Draco yang masih menarik pergelangan tangan Hermione, semakin mengeratkan genggaman, saat dirasa gadis itu nyaris berhenti--untuk meladeni sesuatu di belakang. "Sialan kau, semak," ungkapnya kesal, ingin segera sampai dan meluruskan kedua kaki.
Jemari pucat Malfoy memutar ganggang pintu, dan menarik Granger masuk--sembari membanting papan kayu, tepat sebelum Bertha melangkah masuk--dengan amarah yang sudah bertengger di kepala.
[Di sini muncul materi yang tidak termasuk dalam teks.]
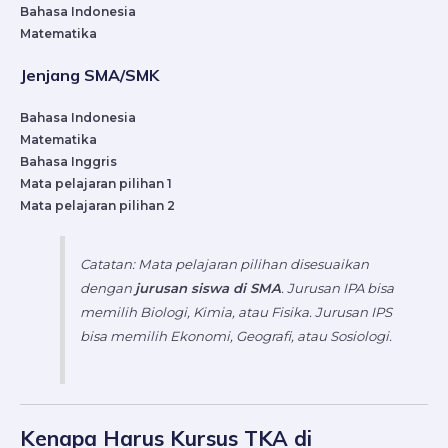
Bahasa Indonesia
Matematika
Jenjang SMA/SMK
Bahasa Indonesia
Matematika
Bahasa Inggris
Mata pelajaran pilihan 1
Mata pelajaran pilihan 2
Catatan: Mata pelajaran pilihan disesuaikan
dengan
jurusan siswa di SMA
. Jurusan IPA bisa
memilih Biologi, Kimia, atau Fisika. Jurusan IPS
bisa memilih Ekonomi, Geografi, atau Sosiologi.
Kenapa Harus Kursus TKA di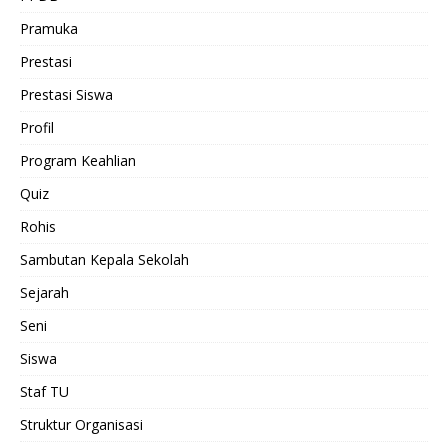
Pramuka
Prestasi
Prestasi Siswa
Profil
Program Keahlian
Quiz
Rohis
Sambutan Kepala Sekolah
Sejarah
Seni
Siswa
Staf TU
Struktur Organisasi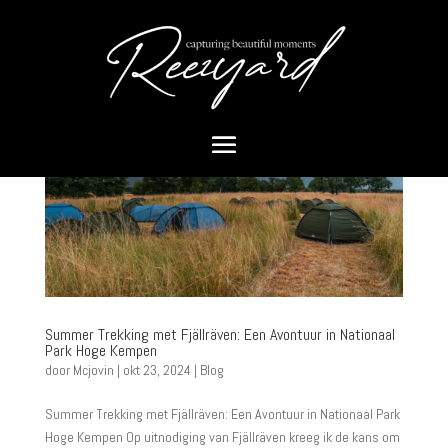
Summer Trekking met Fjällräven: Een Avontuur in Nationaal
Park Hoge Kempen
door
Mcjovin
|
okt 23, 2024
|
Blog
Summer Trekking met Fjällräven: Een Avontuur in Nationaal Park
Hoge Kempen Op uitnodiging van Fjällräven kreeg ik de kans om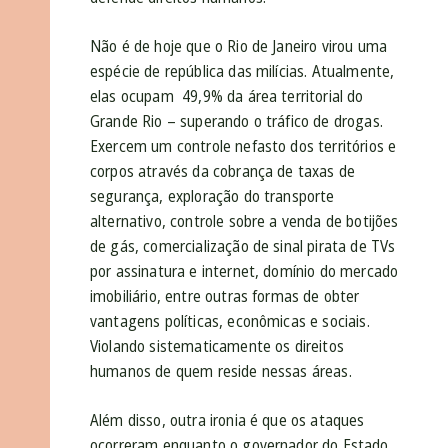
Não é de hoje que o Rio de Janeiro virou uma
espécie de república das milícias. Atualmente,
elas ocupam 49,9% da área territorial do
Grande Rio – superando o tráfico de drogas.
Exercem um controle nefasto dos territórios e
corpos através da cobrança de taxas de
segurança, exploração do transporte
alternativo, controle sobre a venda de botijões
de gás, comercialização de sinal pirata de TVs
por assinatura e internet, domínio do mercado
imobiliário, entre outras formas de obter
vantagens políticas, econômicas e sociais.
Violando sistematicamente os direitos
humanos de quem reside nessas áreas.
Além disso, outra ironia é que os ataques
ocorreram enquanto o governador do Estado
"APA MAUMU?! DIA BISA TERLUK ...." Hermione terdiam, ingin rasanya gadis ini mengeluarkan seluruh isi kepala. Sekarang pun, Granger masih harus dihadapkan pada situasi, yang membuat seluruh logika semakin tercerai-berai. Barusan ada Bertha menunggu di depan rumah, tapi saat ini, yang ditangkap oleh matanya hanya sebuah tempat asing. Sebuah tempat besar yang terlihat seperti ruang bawah tanah. Gelap ... dengan beberapa lampu minyak menyala rapi di setiap sisi. Tak ada ventilasi sama sekali, dan hampir setiap sudut--entah perabotan, dinding, langit-langit, dan lantai keramik--didominasi oleh warna arang. Hanya terdapat satu ruangan di sana, sudah termasuk ranjang berukuran besar, ruang keluarga--yang menghadap ke perapian--, dan sebuah meja bar kecil, dengan rak-rak botol, berjejer memenuhi sisa dinding di sisi kiri, nyaris menyentuh langit-langit.
"Kemarilah," ucap lelaki platina, yang mengembalikan kesadaran Granger. Gadis itu mulai berjalan--dengan melempar atensi ke setiap sudut, mendekat ke arah Draco, yang tengah sibuk memeriksa laci-laci meja bar.
Hermione melongok dari balik perabot kayu itu, dan yang tampak di matanya hanya sejumput platina ferret, bergerak ke sana kemari. "Kau sedang apa?" tanya gadis singa, yang masih merasakan beberapa kunang-kunang terbang mengitari kepala.
Belum sempat ada jawaban dari bibir pucat itu, Malfoy sudah beranjak, dengan dua botol ramuan dan segulung perban. Ia menarik lengan Granger, agar duduk di kursi bar terdekat--masih tak ada niatan, untuk sebuah penjelasan. Bahkan, sekarang Hermione semakin yakin, ferret ini sengaja ingin mencuci otaknya. Bagaimana tidak? Draco tengah mendaratkan salah satu lututnya, tepat di hadapan gadis singa.
Hermione menggeleng berulang kali, berharap akal sehatnya segera mengajukan protes, ketika lelaki platina bertanya, "Kau belum sadar, eh?"
"A-apa ...."
Malfoy menggulung celana--piama--gadis singa, dan melihat separah apa goresan pada betis. Dari semua itu, masih ada beberapa goresan lain yang didapat Granger--satu di lengan kiri, dan satu lagi di bawah telinga--tapi tak ada luka serius, yang didapati oleh kelabu Malfoy. Well, dari semua yang telah terjadi, bahkan gadis singa tak kunjung sadar, apalagi merasakan sakit.
"Salahku," aku Malfoy, masih enggan merespon tatapan Hermione. Ia mulai meneteskan sedikit ramuan pensteril, dan beberapa tetes ramuan lain yang jauh lebih pekat--agar lukanya cepat menutup. Draco juga membebat betis kecil itu dengan perban, memastikan agar hasil yang didapat sempurna.
"Draco, kau tak seharusnya menyalahkan ...."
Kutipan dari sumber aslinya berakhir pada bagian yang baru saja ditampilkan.